*WORK INSTRUCTIONS*.
Starting at the line that has "Objektkarte" and ending after the line that has "まずは、お問い合わせください。", write out only those lines of the data, putting "Geldanlage" in place of "Kapitalanlage" and leaving everything else unchanged.

*INFORMATION SUPPLIED*.
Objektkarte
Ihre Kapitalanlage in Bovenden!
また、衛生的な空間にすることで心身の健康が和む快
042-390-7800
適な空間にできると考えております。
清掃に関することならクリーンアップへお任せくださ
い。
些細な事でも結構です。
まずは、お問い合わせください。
---
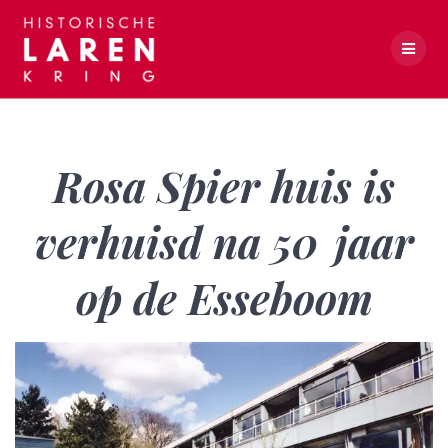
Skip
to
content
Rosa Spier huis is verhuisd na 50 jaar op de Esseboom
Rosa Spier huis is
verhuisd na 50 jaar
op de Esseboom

*SOLVED EXERCISE*.
Objektkarte
Ihre Geldanlage in Bovenden!
また、衛生的な空間にすることで心身の健康が和む快
042-390-7800
適な空間にできると考えております。
清掃に関することならクリーンアップへお任せくださ
い。
些細な事でも結構です。
まずは、お問い合わせください。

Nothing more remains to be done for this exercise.